Read through the entries below and copy each line where "Figure" turns up.

Records for this exercise ::
------------

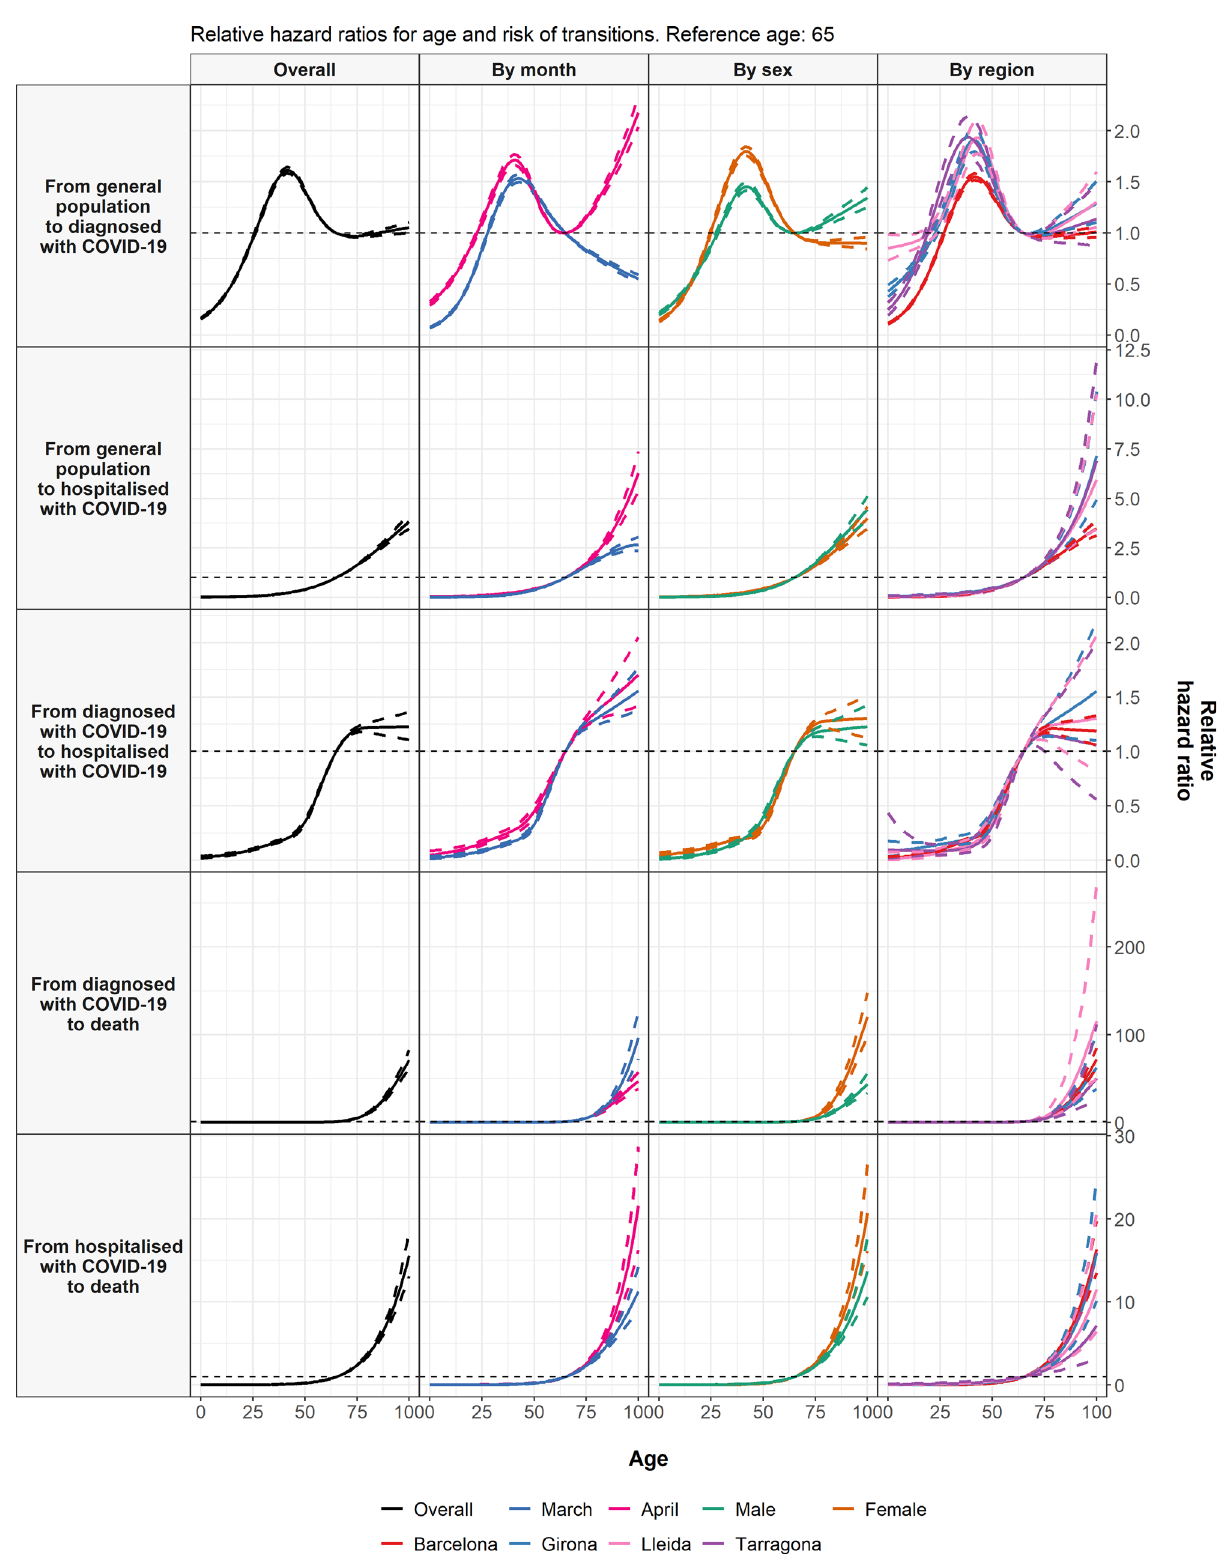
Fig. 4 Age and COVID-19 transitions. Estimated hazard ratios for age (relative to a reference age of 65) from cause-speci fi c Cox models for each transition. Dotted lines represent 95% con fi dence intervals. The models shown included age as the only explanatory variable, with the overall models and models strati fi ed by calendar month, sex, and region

------------

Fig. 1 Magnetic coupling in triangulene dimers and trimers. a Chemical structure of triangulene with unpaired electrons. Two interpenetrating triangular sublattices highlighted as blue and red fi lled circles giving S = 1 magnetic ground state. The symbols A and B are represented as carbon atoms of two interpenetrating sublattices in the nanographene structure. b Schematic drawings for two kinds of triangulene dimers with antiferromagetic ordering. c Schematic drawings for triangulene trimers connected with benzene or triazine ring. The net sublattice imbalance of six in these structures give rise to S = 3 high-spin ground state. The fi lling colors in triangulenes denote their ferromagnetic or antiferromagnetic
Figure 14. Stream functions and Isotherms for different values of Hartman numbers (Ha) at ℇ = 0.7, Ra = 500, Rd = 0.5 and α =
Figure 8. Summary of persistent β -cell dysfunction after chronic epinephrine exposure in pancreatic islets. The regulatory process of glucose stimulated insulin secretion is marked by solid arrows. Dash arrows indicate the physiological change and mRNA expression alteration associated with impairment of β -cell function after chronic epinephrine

------------

Task result ::
Figure 14. Stream functions and Isotherms for different values of Hartman numbers (Ha) at ℇ = 0.7, Ra = 500, Rd = 0.5 and α =
Figure 8. Summary of persistent β -cell dysfunction after chronic epinephrine exposure in pancreatic islets. The regulatory process of glucose stimulated insulin secretion is marked by solid arrows. Dash arrows indicate the physiological change and mRNA expression alteration associated with impairment of β -cell function after chronic epinephrine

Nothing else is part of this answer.